9 Ocak 2023 Pazartesi

Mersin Sarnıç Sucuğu ve Sucuklu Mangal

 

Sarnıç sucuğu Mersin'de nam salmış ve ızgarada lezzetli olan özel bir sucuktur. Yağı az ve etin tadı belirgindir. Mersin yaylaları ve Mersin arasında bir kapı görevinde bulunan Sarnıç'a sucuklu mangal yapmak için özellikle hafta sonu kitleler halinde gidilir. Bilhassa karlı günlerde Sarnıç adeta ana baba günüdür. Sarnıç sucuğu satılan marketten sucuk dilimlendirilir ve diğer malzemeler (ekmek, içecek, sebze vb.) alınır ve aynı tesisin içerisinde yer alan kendin pişir kendin ye kısmındaki ızgaralarda ücretsiz olarak pişirilir. Masa ve sandalyeler de var. Tabi sadece sucuk yok. Marketten tavuk, köfte veya kırmızı et alıp buradaki ızgaralarda pişirip yiyebilirsiniz. Temiz havada ve doğa içerisinde ayrıca mevsimlerden kışsa sanki daha bir iştahlı olursunuz burada. 


Sucuklu mangalda tıka pasa doyduktan sonra aynı tesis içerisinde anayol kenarındaki kafede bir şeyler yudumlayabilirsiniz. Ayrıca burada halka tatlı ve taş kadayıf ta var. (Cevizli ve kaymaklı)


Sarnıç sadece sucuğuyla değil kahvaltısı ile de ünlü bir yer. Marketlerde yöresel ürünleri bulabilirsiniz. Ayrıca keçi peyniri çok methediliyor. 
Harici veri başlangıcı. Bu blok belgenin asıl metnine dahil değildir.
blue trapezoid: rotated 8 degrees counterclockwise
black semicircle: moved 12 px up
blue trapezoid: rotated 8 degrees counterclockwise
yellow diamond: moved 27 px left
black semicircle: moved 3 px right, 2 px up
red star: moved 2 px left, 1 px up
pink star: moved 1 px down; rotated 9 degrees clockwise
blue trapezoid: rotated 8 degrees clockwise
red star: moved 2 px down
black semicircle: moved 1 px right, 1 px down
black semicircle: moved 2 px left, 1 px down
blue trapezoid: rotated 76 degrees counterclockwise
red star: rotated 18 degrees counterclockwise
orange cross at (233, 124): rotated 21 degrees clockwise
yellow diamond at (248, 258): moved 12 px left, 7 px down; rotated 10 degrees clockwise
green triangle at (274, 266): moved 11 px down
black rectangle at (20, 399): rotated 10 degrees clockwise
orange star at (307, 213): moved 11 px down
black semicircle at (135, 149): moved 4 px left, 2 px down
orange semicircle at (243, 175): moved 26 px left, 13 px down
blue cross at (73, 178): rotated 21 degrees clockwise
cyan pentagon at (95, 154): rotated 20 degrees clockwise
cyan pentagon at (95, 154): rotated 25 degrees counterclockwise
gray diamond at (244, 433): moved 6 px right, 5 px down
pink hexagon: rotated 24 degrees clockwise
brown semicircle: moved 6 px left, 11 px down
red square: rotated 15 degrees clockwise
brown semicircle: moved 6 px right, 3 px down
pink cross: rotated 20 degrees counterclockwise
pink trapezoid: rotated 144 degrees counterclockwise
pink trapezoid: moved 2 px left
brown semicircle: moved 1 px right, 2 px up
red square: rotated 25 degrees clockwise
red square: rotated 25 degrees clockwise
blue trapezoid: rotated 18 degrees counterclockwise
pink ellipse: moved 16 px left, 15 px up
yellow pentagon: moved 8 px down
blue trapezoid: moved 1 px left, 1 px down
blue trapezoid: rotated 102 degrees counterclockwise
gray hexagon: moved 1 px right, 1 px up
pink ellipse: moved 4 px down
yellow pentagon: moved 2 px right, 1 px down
Sarnıç sucuğu üretimine de 1990'lı yıllarda başlandı. Daha sonra çok sevilen ve rağbet gören bu sucuk markalaştı. Kırsal alanda meralarda beslenen danaların etiyle üretiliyormuş. Sarnıçta sucuk, beraberinde popülariteyi de getirmiş. Adını 1000 senelik sarnıç kuyusundan aldığı zannedilen bu güzel yerde son zamanlarda adeta sucuk şöleni yaşanıyor. Sarnıç tesisi de oldukça genişmiş. 1000 kişilik açık hava restoranı ve 500 kişilik kapalı alakart restoranı da bulunuyormuş.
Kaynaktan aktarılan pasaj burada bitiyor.